Экранизация исторической трагедии "Борис Годунов", предпринятая Владимиром Мирзоевым, необычна для российского кино. Текст – Пушкина. Время действия – сегодня. Фильм доступен думающей публике огромной нашей страны в основном в Интернете. Такова реальность. Впрочем, она меняется. Проследим ход событий, ибо история этой картины, как и она сама, разумеется, весьма интересны.
Однако прежде – о том, почему отечественное кино так редко переносит исторический сюжет в современность. Подумать над этим меня заставил обозреватель Би-Би-Си Александр Кан в связи с экранизацией Рейфом Файнсом "Кориолана". В Лондоне фильм уже в прокате, у нас выходит 26 января – и зрители оценят, насколько удалась режиссеру актуализация шекспировской пьесы.
Зарубежные кинозрители давно привыкли видеть такого рода игры с классическими сюжетами – только что мы с вами обсуждали сериал "Шерлок", например. У нас же, как вспомнил коллега, есть всего одна подобная картина: "Палата №6" Карена Шахназарова (2009). Добавим "Гамлета" Юрия Кары (2010; отзывы печалят). И "Бесприданницу" Андреса Пуустусмаа (2011) – она прошла по РТР осенью незаметно для общественности настолько, что, видимо, совсем "мимо".
Почему же так мало? Обнаруживается десяток причин.
Основная – в советские годы нельзя было говорить правду о современности. Вот и рядили актуальность в прежние костюмы, находя в истории нужные для разговора о жизни коллизии и характеры. Так творцы сопротивлялись идеологическому давлению. Как могли. Теперь это слегка обидно называют фигой в кармане.
Но имелась и честная тяга к прошлой жизни – в России, которую мы потеряли. XIX век – та жизнь казалась прекрасной, чистой, благородной. Декабристы разбудили Герцена. Он встал, умылся, разбудил революционных демократов… Это были чистые люди, борцы за идею. Так нас учили. Мы любим "Звезду пленительного счастья" Владимира Мотыля (1975) до сих пор.
Нас учили уважать классику. И великих писателей. Они "выводили" народ – он был всегда талантлив и мудр, даже пьяненький. Они описывали господ. Эти были разными. Но плохие господа все равно оставались господами. А мы же представляли себя не чернью, не слугами, не крепостными крестьянами, а благородными дворянами и прогрессивными помещиками. Точно так, как нежные девочки хотят быть принцессами. Инфантилизм общества был запрограммирован учением. И "отцом народов" доведен до предела.
Но как ни иронизируй, а дворянское воспитание, хоть так и не называлось, было примером воспитания. Чтение, музыка, спорт. Родители стремились все это привить-дать своим детям. Государство способствовало, параллельно "выстраивая" мозги.
Все жители советских городов – типовых серых хрущоб, пяти- и даже девятиэтажек с их ржавыми потеками на балконах и вороньей слободкой пристроенных лоджий, – хотели видеть на экране красивое.

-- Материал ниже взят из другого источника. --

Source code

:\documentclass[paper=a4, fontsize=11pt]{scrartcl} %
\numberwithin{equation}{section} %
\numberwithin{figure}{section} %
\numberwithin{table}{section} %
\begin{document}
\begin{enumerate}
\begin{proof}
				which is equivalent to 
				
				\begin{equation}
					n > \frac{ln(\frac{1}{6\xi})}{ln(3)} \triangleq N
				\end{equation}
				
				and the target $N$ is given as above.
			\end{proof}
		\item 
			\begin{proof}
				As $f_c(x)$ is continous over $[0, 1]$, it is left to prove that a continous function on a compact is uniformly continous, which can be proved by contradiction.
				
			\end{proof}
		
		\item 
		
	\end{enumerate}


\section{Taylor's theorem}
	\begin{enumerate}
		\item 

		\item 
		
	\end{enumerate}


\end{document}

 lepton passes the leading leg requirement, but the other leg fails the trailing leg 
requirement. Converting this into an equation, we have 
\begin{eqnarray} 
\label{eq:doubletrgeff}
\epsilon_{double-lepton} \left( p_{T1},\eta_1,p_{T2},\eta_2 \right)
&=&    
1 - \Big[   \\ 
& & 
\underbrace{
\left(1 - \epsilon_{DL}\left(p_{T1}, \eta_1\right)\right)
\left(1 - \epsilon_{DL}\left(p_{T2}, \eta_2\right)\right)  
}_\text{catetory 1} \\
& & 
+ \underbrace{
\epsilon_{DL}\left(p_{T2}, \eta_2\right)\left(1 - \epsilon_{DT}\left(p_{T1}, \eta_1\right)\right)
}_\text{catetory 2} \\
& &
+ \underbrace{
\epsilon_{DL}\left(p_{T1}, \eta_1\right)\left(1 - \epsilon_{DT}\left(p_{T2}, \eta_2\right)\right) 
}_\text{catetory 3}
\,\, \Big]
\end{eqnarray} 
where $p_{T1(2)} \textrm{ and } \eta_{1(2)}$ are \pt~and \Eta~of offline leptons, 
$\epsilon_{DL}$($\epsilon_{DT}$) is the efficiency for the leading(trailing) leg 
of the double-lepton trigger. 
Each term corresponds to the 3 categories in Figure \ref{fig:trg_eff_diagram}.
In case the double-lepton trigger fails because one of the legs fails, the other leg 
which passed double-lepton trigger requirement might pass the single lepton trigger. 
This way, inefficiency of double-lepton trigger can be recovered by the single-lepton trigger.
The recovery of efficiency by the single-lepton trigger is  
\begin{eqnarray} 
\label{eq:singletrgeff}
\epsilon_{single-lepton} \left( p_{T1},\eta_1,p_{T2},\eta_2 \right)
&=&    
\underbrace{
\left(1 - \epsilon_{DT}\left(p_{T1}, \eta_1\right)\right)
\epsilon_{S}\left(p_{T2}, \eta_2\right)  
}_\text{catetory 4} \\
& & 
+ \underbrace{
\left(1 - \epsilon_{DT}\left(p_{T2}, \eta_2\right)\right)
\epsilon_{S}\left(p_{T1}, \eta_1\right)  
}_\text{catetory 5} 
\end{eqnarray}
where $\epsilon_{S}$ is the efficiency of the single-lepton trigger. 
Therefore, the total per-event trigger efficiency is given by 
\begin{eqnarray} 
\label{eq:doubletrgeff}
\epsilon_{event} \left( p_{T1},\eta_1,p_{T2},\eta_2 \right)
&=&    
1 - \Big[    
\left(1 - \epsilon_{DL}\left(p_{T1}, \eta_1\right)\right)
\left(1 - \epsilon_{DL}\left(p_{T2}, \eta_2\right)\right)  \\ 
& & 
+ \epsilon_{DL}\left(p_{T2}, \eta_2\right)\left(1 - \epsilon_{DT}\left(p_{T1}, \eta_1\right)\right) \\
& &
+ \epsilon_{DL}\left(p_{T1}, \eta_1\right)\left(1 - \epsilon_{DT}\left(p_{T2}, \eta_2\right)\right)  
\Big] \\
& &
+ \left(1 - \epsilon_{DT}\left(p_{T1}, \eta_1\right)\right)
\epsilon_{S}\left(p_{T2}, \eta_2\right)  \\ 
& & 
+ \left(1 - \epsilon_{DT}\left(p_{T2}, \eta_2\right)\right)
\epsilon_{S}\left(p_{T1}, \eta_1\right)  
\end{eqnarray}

Отсюда страсть к костюмному кино у женщин (известно, что женщины водили мужчин в кино в ту пору, ведь "экшена" было совсем немного). Женщины хотели видеть турнюры и вуалетки, потому что сами носили чулки "в резиночку". И даже когда появились колготки, все равно только в старом кино – да хоть про НЭП – можно было "примерить к себе" какие-нибудь шанхайские барсы.
Того же рода – стремление к старым интерьерам. Многократно поминаемый сериал о Шерлоке Холмсе Игоря Масленникова совершенно аполитичен в привычном смысле слова. Однако он протестует против спальных кварталов и кухонь в пять метров. Вспомним изречение Андрея Синявского о том, что у него с советской властью есть лишь стилистические разногласия. Полагаю, вы сами поставите кавычки к слову лишь.
Со стороны государства тоже наблюдалось понуждение к классике. Госкинематограф продюсировал экранизацию хрестоматийных произведений ради иллюстрации поступательного движения истории в соответствии с "Кратким курсом ВКП(б)". Да, ценили в основном мертвых классиков, отобранных и одобренных. Но зато – абсолютно. Достоевский был запрещен с середины 1930-х до 1956 года. Но ставили Салтыкова-Щедрина, чтобы заклеймить помещиков-крепостников и чиновников-душегубов. Ставили Гоголя, чтобы воплотить образ маленького человека, показать его несчастную жизнь при царизме и самовластье. Другое дело, как и было сказано, – вынутое из первоисточника авторами.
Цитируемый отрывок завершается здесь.